Basically the lines in question below are


queue[tail] = element;
vs.
memcpy(&queue[tail], &element, sizeof(T));


Is doing the first (queue[tail] = element) a valid way to do this? I have included a simple stupid example.

Code:

template <typename T>
class Stupid
{
protected:
        T *queue;
        uint16_t head;
        uint16_t tail;
        size_t numElements;
public:
        Stupid(size_t numElements, size_t alignment) :
          head(0), tail(0), numElements(numElements)
                {
                        size_t size = sizeof(T)*numElements;
                        posix_memalign((void**)(&queue), alignment, size);
                }
        virtual int
        enQueue(T &element)
                {
                        //void *temp = &element;
                        queue[tail] = element;
                        //memcpy(&queue[tail], temp, sizeof(T));
                        tail++;
                        if (tail >= numElements)
                                tail = 0;
                }
};

>But since std::string (and any properly programmed type with allocated data) will have overloaded operator=, using = will work just fine, copying both the basic structure data and also creating new allocated memory for the pointers to point to.

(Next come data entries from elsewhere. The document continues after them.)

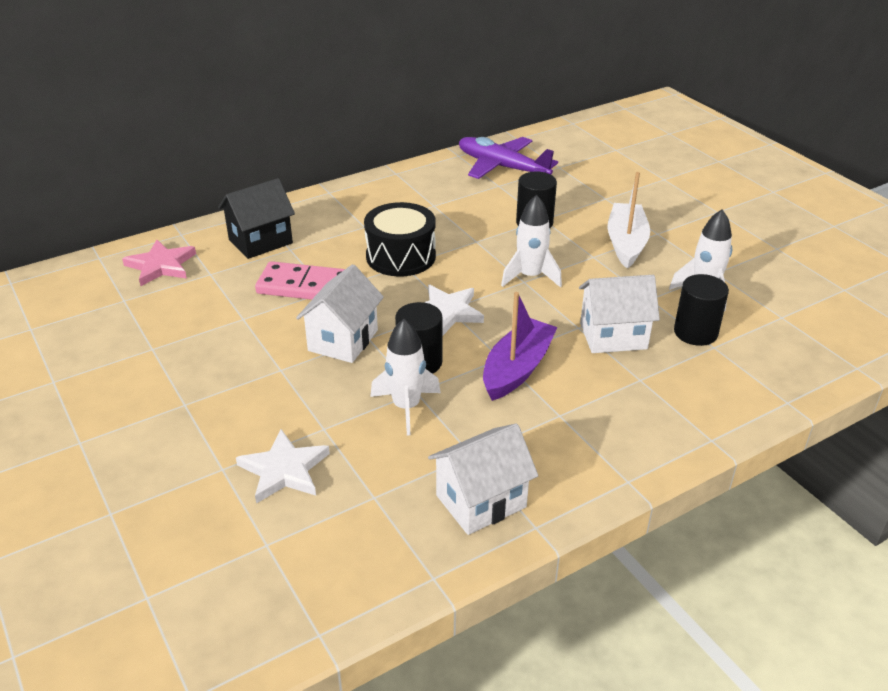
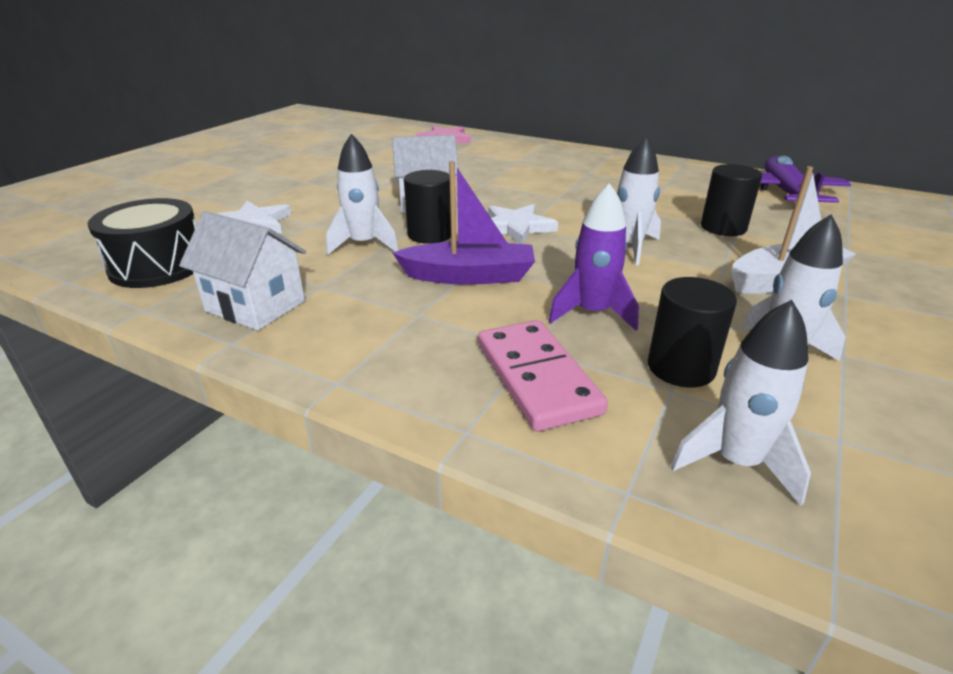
camera: 60 degrees right, 5 degrees down
black house [218,178,295,259] -> none
pink domino [255,261,345,300] -> pink domino moved to [478,320,608,431]
black drum [364,202,436,276] -> black drum moved to [88,198,197,288]
white house [579,275,660,353] -> purple rocket [548,183,639,331]
none -> white rocket [671,300,811,506]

So, this is a user runtime that interacts with hardware. The type passed into the "enQueue" is shared with the firmware and those structs are defined as C code, as the firmware is written in C (the user mode driver that sits on top is C++, just like OpenMP and OpenCL).

Not everything will have an overloaded = operator. Strings ultimately won't be passed in through here, but really a set of 64 byte descriptors (none of the fields will have a char*; everything will be explicitly sized).

I think what's important here is that there is no way the commented memcpy() will do something that assignment won't.

Not everything will have an overloaded = operator.

If the type can't be assigned, that will be a problem, but it's one that I don't think you'll run into. The reason is lots of types are assignable, even C structs of plain old data can be assigned.

Originally Posted by john.c

You left a lot of info out of the original problem description! So what you're saying is that you're sure that memcpy will work just fine and your question is whether = will also work. As far as copying one struct to another, = should work just fine if memcpy works.

Right. What you've said is probably a better way to describe the question. Using memcpy didn't seem very C++-ish to me, so that's why I asked.

Thanks.